I have been trying to get better awareness of cache locality. I produced the 2 code snippets to gain better understanding of the cache locality characteristics of both.
vector<int> v1(1000, some random numbers);
vector<int> v2(1000, some random numbers);
for(int i = 0; i < v1.size(); ++i)
{
auto min = INT_MAX;
for(int j = 0; j < v2.size(); ++j)
{
if(v2[j] < min)
{
v1[i] = j;
}
}
}
vs
vector<int> v1(1000, some random numbers);
vector<int> v2(1000, some random numbers);
for(int i = 0; i < v1.size(); ++i)
{
auto min = INT_MAX;
auto loc = -1;
for(int j = 0; j < v2.size(); ++j)
{
if(v2[j] < min)
{
loc = j;
}
}
v1[i] = loc;
}
In the first code v1
is being updated directly inside the if statement.
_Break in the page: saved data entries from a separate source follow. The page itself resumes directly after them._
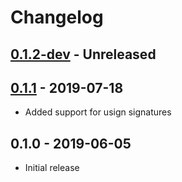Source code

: # Changelog

## [0.1.2-dev][Unreleased] - Unreleased

## [0.1.1] - 2019-07-18
* Added support for usign signatures

## 0.1.0 - 2019-06-05
* Initial release


[Unreleased]: https://github.com/jefferyto/openwrt-vivarium/compare/0.1.1...develop
[0.1.1]: https://github.com/jefferyto/openwrt-vivarium/compare/0.1.0...0.1.1
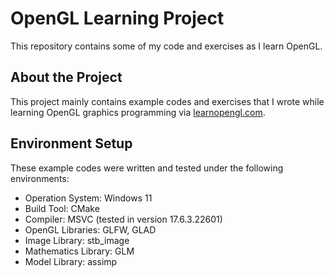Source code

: # OpenGL Learning Project

This repository contains some of my code and exercises as I learn OpenGL.

## About the Project

This project mainly contains example codes and exercises that I wrote while learning OpenGL graphics programming via [learnopengl.com](https://learnopengl.com/).

## Environment Setup

These example codes were written and tested under the following environments:

- Operation System: Windows 11
- Build Tool: CMake
- Compiler: MSVC (tested in version 17.6.3.22601)
- OpenGL Libraries: GLFW, GLAD
- Image Library: stb_image
- Mathematics Library: GLM
- Model Library: assimp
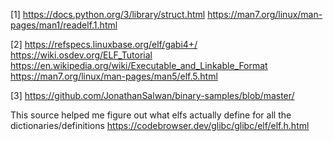 [1]
https://docs.python.org/3/library/struct.html
https://man7.org/linux/man-pages/man1/readelf.1.html

[2]
https://refspecs.linuxbase.org/elf/gabi4+/
https://wiki.osdev.org/ELF_Tutorial
https://en.wikipedia.org/wiki/Executable_and_Linkable_Format
https://man7.org/linux/man-pages/man5/elf.5.html

[3]
https://github.com/JonathanSalwan/binary-samples/blob/master/

This source helped me figure out what elfs actually define for all the dictionaries/definitions
https://codebrowser.dev/glibc/glibc/elf/elf.h.html
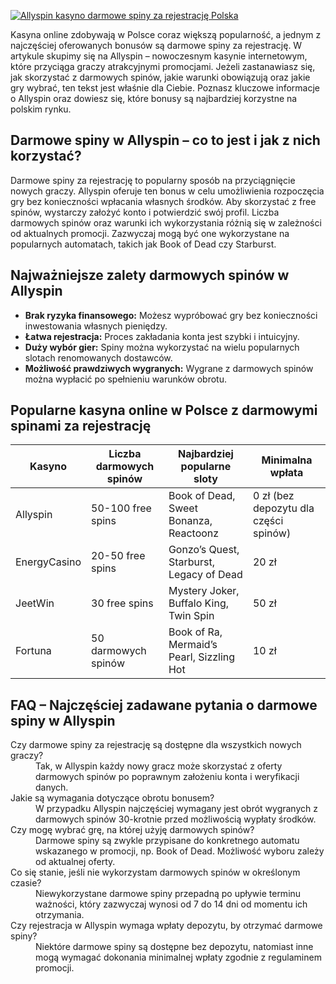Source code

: [![Allyspin kasyno darmowe spiny za rejestrację Polska](https://123-caf.pages.dev/gitsignup.png)](https://vrmoo.ru/Bt82HjjY)

<p>Kasyna online zdobywają w Polsce coraz większą popularność, a jednym z najczęściej oferowanych bonusów są darmowe spiny za rejestrację. W artykule skupimy się na Allyspin – nowoczesnym kasynie internetowym, które przyciąga graczy atrakcyjnymi promocjami. Jeżeli zastanawiasz się, jak skorzystać z darmowych spinów, jakie warunki obowiązują oraz jakie gry wybrać, ten tekst jest właśnie dla Ciebie. Poznasz kluczowe informacje o Allyspin oraz dowiesz się, które bonusy są najbardziej korzystne na polskim rynku.</p>  <h2>Darmowe spiny w Allyspin – co to jest i jak z nich korzystać?</h2> <p>Darmowe spiny za rejestrację to popularny sposób na przyciągnięcie nowych graczy. Allyspin oferuje ten bonus w celu umożliwienia rozpoczęcia gry bez konieczności wpłacania własnych środków. Aby skorzystać z free spinów, wystarczy założyć konto i potwierdzić swój profil. Liczba darmowych spinów oraz warunki ich wykorzystania różnią się w zależności od aktualnych promocji. Zazwyczaj mogą być one wykorzystane na popularnych automatach, takich jak Book of Dead czy Starburst.</p>  <h2>Najważniejsze zalety darmowych spinów w Allyspin</h2> <ul> <li><strong>Brak ryzyka finansowego:</strong> Możesz wypróbować gry bez konieczności inwestowania własnych pieniędzy.</li> <li><strong>Łatwa rejestracja:</strong> Proces zakładania konta jest szybki i intuicyjny.</li> <li><strong>Duży wybór gier:</strong> Spiny można wykorzystać na wielu popularnych slotach renomowanych dostawców.</li> <li><strong>Możliwość prawdziwych wygranych:</strong> Wygrane z darmowych spinów można wypłacić po spełnieniu warunków obrotu.</li> </ul>  <h2>Popularne kasyna online w Polsce z darmowymi spinami za rejestrację</h2> <table> <thead> <tr> <th>Kasyno</th> <th>Liczba darmowych spinów</th> <th>Najbardziej popularne sloty</th> <th>Minimalna wpłata</th> </tr> </thead> <tbody> <tr> <td>Allyspin</td> <td>50-100 free spins</td> <td>Book of Dead, Sweet Bonanza, Reactoonz</td> <td>0 zł (bez depozytu dla części spinów)</td> </tr> <tr> <td>EnergyCasino</td> <td>20-50 free spins</td> <td>Gonzo’s Quest, Starburst, Legacy of Dead</td> <td>20 zł</td> </tr> <tr> <td>JeetWin</td> <td>30 free spins</td> <td>Mystery Joker, Buffalo King, Twin Spin</td> <td>50 zł</td> </tr> <tr> <td>Fortuna</td> <td>50 darmowych spinów</td> <td>Book of Ra, Mermaid’s Pearl, Sizzling Hot</td> <td>10 zł</td> </tr> </tbody> </table>  <h2>FAQ – Najczęściej zadawane pytania o darmowe spiny w Allyspin</h2> <dl> <dt>Czy darmowe spiny za rejestrację są dostępne dla wszystkich nowych graczy?</dt> <dd>Tak, w Allyspin każdy nowy gracz może skorzystać z oferty darmowych spinów po poprawnym założeniu konta i weryfikacji danych.</dd>  <dt>Jakie są wymagania dotyczące obrotu bonusem?</dt> <dd>W przypadku Allyspin najczęściej wymagany jest obrót wygranych z darmowych spinów 30-krotnie przed możliwością wypłaty środków.</dd>  <dt>Czy mogę wybrać grę, na której użyję darmowych spinów?</dt> <dd>Darmowe spiny są zwykle przypisane do konkretnego automatu wskazanego w promocji, np. Book of Dead. Możliwość wyboru zależy od aktualnej oferty.</dd>  <dt>Co się stanie, jeśli nie wykorzystam darmowych spinów w określonym czasie?</dt> <dd>Niewykorzystane darmowe spiny przepadną po upływie terminu ważności, który zazwyczaj wynosi od 7 do 14 dni od momentu ich otrzymania.</dd>  <dt>Czy rejestracja w Allyspin wymaga wpłaty depozytu, by otrzymać darmowe spiny?</dt> <dd>Niektóre darmowe spiny są dostępne bez depozytu, natomiast inne mogą wymagać dokonania minimalnej wpłaty zgodnie z regulaminem promocji.</dd> </dl>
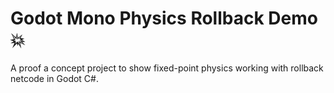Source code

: # Godot Mono Physics Rollback Demo 💥

A proof a concept project to show fixed-point physics working with rollback netcode in Godot C#.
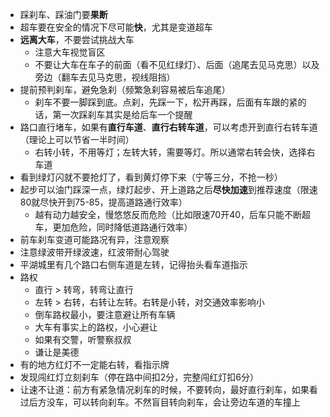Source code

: - 踩刹车、踩油门要**果断**
- 超车要在安全的情况下尽可能**快**，尤其是变道超车
- **远离大车**，不要尝试挑战大车
  - 注意大车视觉盲区
  - 不要让大车在车子的前面（看不见红绿灯）、后面（追尾去见马克思）以及旁边（翻车去见马克思，视线阻挡）
- 提前预判刹车，避免急刹（频繁急刹容易被后车追尾）
  - 刹车不要一脚踩到底。点刹，先踩一下，松开再踩，后面有车跟的紧的话，第一次踩刹车其实是给后车一个提醒
- 路口直行堵车，如果有**直行车道**、**直行右转车道**，可以考虑开到直行右转车道（理论上可以节省一半时间）
  - 右转小转，不用等灯；左转大转，需要等灯。所以通常右转会快，选择右车道
- 看到绿灯闪就不要抢灯了，看到黄灯停下来（宁等三分，不抢一秒）
- 起步可以油门踩深一点，绿灯起步、开上道路之后**尽快加速**到推荐速度（限速80就尽快开到75-85，提高道路通行效率）
  - 越有动力越安全，慢悠悠反而危险（比如限速70开40，后车只能不断超车，更加危险，同时降低道路通行效率）
- 前车刹车变道可能路况有异，注意观察
- 注意绿波带开绿波速，红波带耐心驾驶
- 平湖城里有几个路口右侧车道是左转，记得抬头看车道指示
- 路权
  - 直行 > 转弯，转弯让直行
  - 左转 > 右转，右转让左转。右转是小转，对交通效率影响小
  - 倒车路权最小，要注意避让所有车辆
  - 大车有事实上的路权️，小心避让
  - 如果有交警，听警察叔叔
  - 谦让是美德
- 有的地方红灯不一定能右转，看指示牌
- 发现闯红灯立刻刹车（停在路中间扣2分，完整闯红灯扣6分）
- 让速不让道：前方有紧急情况刹车的时候，不要转向，最好直行刹车，如果看过后方没车，可以转向刹车。不然盲目转向刹车，会让旁边车道的车撞上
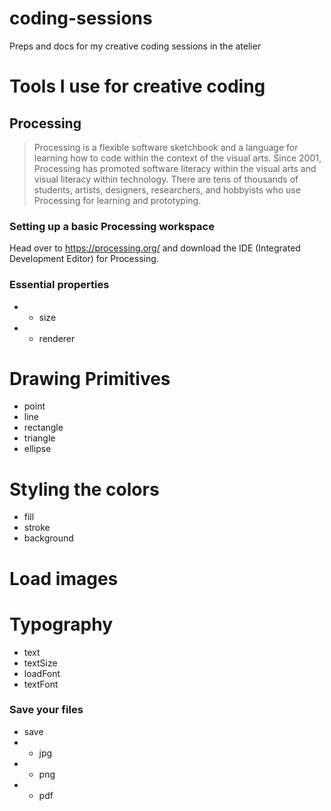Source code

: # coding-sessions
Preps and docs for my creative coding sessions in the atelier

# Tools I use for creative coding

## Processing
> Processing is a flexible software sketchbook and a language for learning how to code within the context of the visual arts. Since 2001, Processing has promoted software literacy within the visual arts and visual literacy within technology. There are tens of thousands of students, artists, designers, researchers, and hobbyists who use Processing for learning and prototyping.

### Setting up a basic Processing workspace 
Head over to https://processing.org/ and download the IDE (Integrated Development Editor) for Processing.

### Essential properties
- - size
- - renderer

# Drawing Primitives
- point
- line
- rectangle
- triangle
- ellipse

# Styling the colors
- fill 
- stroke
- background

# Load images
# Typography
- text
- textSize
- loadFont
- textFont

### Save your files
- save
- - jpg 
- - png
- - pdf


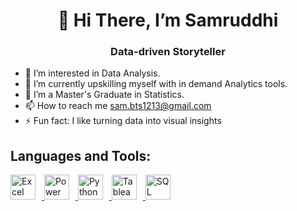 <h1 align="center">👋 Hi There, I’m Samruddhi</h1>
<h3 align="center">Data-driven Storyteller</h3> 

- 👀 I’m interested in Data Analysis.
- 🌱 I’m currently upskilling myself with in demand Analytics tools.
- 💞️ I’m a Master's Graduate in Statistics.
- 📫 How to reach me sam.bts1213@gmail.com  
- ⚡ Fun fact: I like turning data into visual insights
  
## Languages and Tools:

<p align="left">
  <a href="https://www.microsoft.com/en-us/microsoft-365/excel" target="_blank">
    <img src="https://img.icons8.com/fluency/48/000000/microsoft-excel-2019.png" alt="Excel" width="40" height="40" style="margin-right: 10px;"/>
  </a>
  <a href="https://powerbi.microsoft.com/" target="_blank">
    <img src="https://img.icons8.com/color/48/000000/power-bi.png" alt="Power BI" width="40" height="40" style="margin-right: 10px;"/>
  </a>
  <a href="https://www.python.org/" target="_blank">
    <img src="https://cdn.jsdelivr.net/gh/devicons/devicon/icons/python/python-original.svg" alt="Python" width="40" height="40" style="margin-right: 10px;"/>
  </a>
  <a href="https://www.tableau.com/" target="_blank">
    <img src="https://img.icons8.com/color/48/000000/tableau-software.png" alt="Tableau" width="40" height="40" style="margin-right: 10px;"/>
  </a>
  <a href="https://www.microsoft.com/en-us/sql-server" target="_blank">
    <img src="https://cdn.jsdelivr.net/gh/devicons/devicon/icons/mysql/mysql-original-wordmark.svg" alt="SQL" width="40" height="40" style="margin-right: 10px;"/>
  </a>
</p>
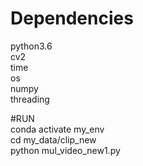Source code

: # Dependencies
python3.6  
cv2  
time  
os  
numpy  
threading  

#RUN  
conda activate my_env  
cd my_data/clip_new  
python mul_video_new1.py  
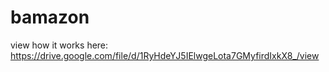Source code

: # bamazon

view how it works here: https://drive.google.com/file/d/1RyHdeYJ5IElwgeLota7GMyfirdIxkX8_/view
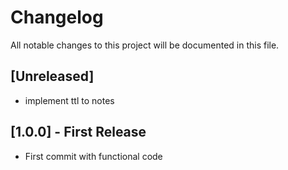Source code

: # Changelog
All notable changes to this project will be documented in this file.

## [Unreleased]

- implement ttl to notes

## [1.0.0] - First Release

- First commit with functional code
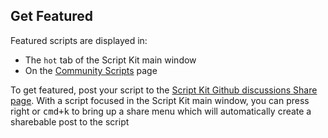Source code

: <meta sectionIndex="2">
<meta url="https://github.com/johnlindquist/kit/discussions/803">
<meta id="D_kwDOEu7MBc4AP9TZ">
<meta title="Get Featured">
<meta section="Share Scripts">
<meta i="0">    
<meta path="docs/get-featured">

## Get Featured

Featured scripts are displayed in:

- The `hot` tab of the Script Kit main window
- On the [Community Scripts](https://www.scriptkit.com/scripts) page

To get featured, post your script to the [Script Kit Github discussions Share page](https://github.com/johnlindquist/kit/discussions/categories/share). With a script focused in the Script Kit main window, you can press right or <kbd>cmd+k</kbd> to bring up a share menu which will automatically create a sharebable post to the script
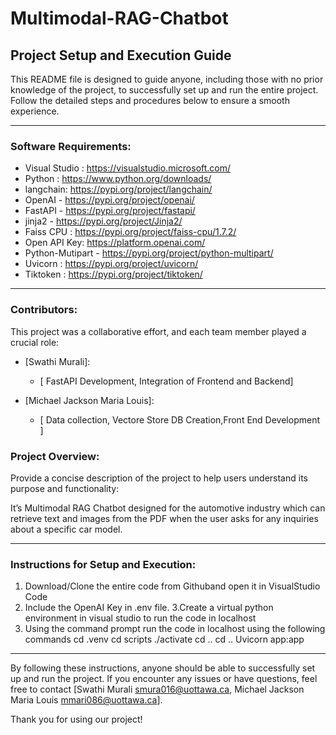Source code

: # Multimodal-RAG-Chatbot
## Project Setup and Execution Guide

This README file is designed to guide anyone, including those with no prior knowledge of the project, to successfully set up and run the entire project. Follow the detailed steps and procedures below to ensure a smooth experience.

---

### Software Requirements:

  - Visual Studio : https://visualstudio.microsoft.com/
  - Python : https://www.python.org/downloads/
  - langchain: https://pypi.org/project/langchain/
  - OpenAI - https://pypi.org/project/openai/
  - FastAPI - https://pypi.org/project/fastapi/
  - jinja2 - https://pypi.org/project/Jinja2/
  - Faiss CPU : https://pypi.org/project/faiss-cpu/1.7.2/
  - Open API Key: https://platform.openai.com/
  - Python-Mutipart - https://pypi.org/project/python-multipart/
  - Uvicorn : https://pypi.org/project/uvicorn/
  - Tiktoken : https://pypi.org/project/tiktoken/

---

### Contributors:

This project was a collaborative effort, and each team member played a crucial role:

- [Swathi Murali]:
  - [ FastAPI Development, Integration of Frontend and Backend]

- [Michael Jackson Maria Louis]:
  - [ Data collection, Vectore Store DB Creation,Front End Development ]

### Project Overview:

Provide a concise description of the project to help users understand its purpose and functionality:


It’s Multimodal RAG Chatbot designed for the automotive industry which can retrieve text and images from the PDF when the user asks for any inquiries about a specific car model.

---

### Instructions for Setup and Execution:

1. Download/Clone the entire code from Githuband open it in VisualStudio Code
2. Include the OpenAI Key in .env file. 
3.Create a virtual python environment in visual studio to run the code in localhost
4. Using the command prompt run the code in localhost using the following commands
    cd .venv
    cd scripts
    ./activate
    cd ..
    cd ..
    Uvicorn app:app

---

By following these instructions, anyone should be able to successfully set up and run the project. If you encounter any issues or have questions, feel free to contact [Swathi Murali smura016@uottawa.ca, Michael Jackson Maria Louis mmari086@uottawa.ca].

Thank you for using our project!
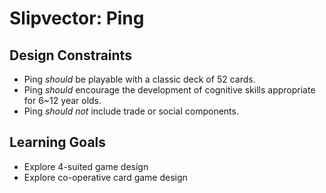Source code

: # Slipvector: Ping

## Design Constraints
- Ping *should* be playable with a classic deck of 52 cards.
- Ping *should* encourage the development of cognitive skills appropriate for 6~12 year olds.
- Ping *should not* include trade or social components.

## Learning Goals
- Explore 4-suited game design
- Explore co-operative card game design
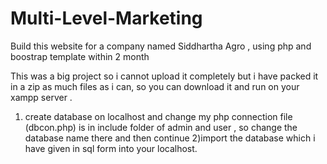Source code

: # Multi-Level-Marketing
Build this website for a company named Siddhartha Agro , using php and boostrap template  within 2 month

This was a big project so i cannot upload it completely but i have packed it in a zip as much files as i can, so you can download it and run on your xampp server .
1) create database on localhost and change my php connection file (dbcon.php) is in include folder of admin and user , so change the database name there and then continue
2)import the database which i have given in sql form into your localhost.
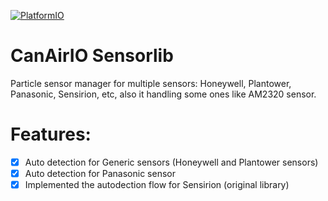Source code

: [![PlatformIO](https://github.com/kike-canaries/canairio_sensorlib/workflows/PlatformIO/badge.svg)](https://github.com/kike-canaries/canairio_sensorlib/actions/)

# CanAirIO Sensorlib

Particle sensor manager for multiple sensors: Honeywell, Plantower, Panasonic, Sensirion, etc, also it handling some ones like AM2320 sensor.

# Features:

- [x] Auto detection for Generic sensors (Honeywell and Plantower sensors)
- [x] Auto detection for Panasonic sensor
- [x] Implemented the autodection flow for Sensirion (original library)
Does this cause cache locality issues because during the update it'll replace the current cache line with some contiguous segment of data from v1[i] to v1[cache_line_size/double_size]
? If this analysis is correct, then this would seem to slow down the loop over j
, since for each iteration of the j
loop, it'll likely have cache misses. It seems the second implementation alleviates this issue by using a local variable and not updating v1[i]
until after the j
loop is complete?
In practice, I think the compiler might optimize the cache locality issue away? For discussion, how about we assume no compiler optimizations.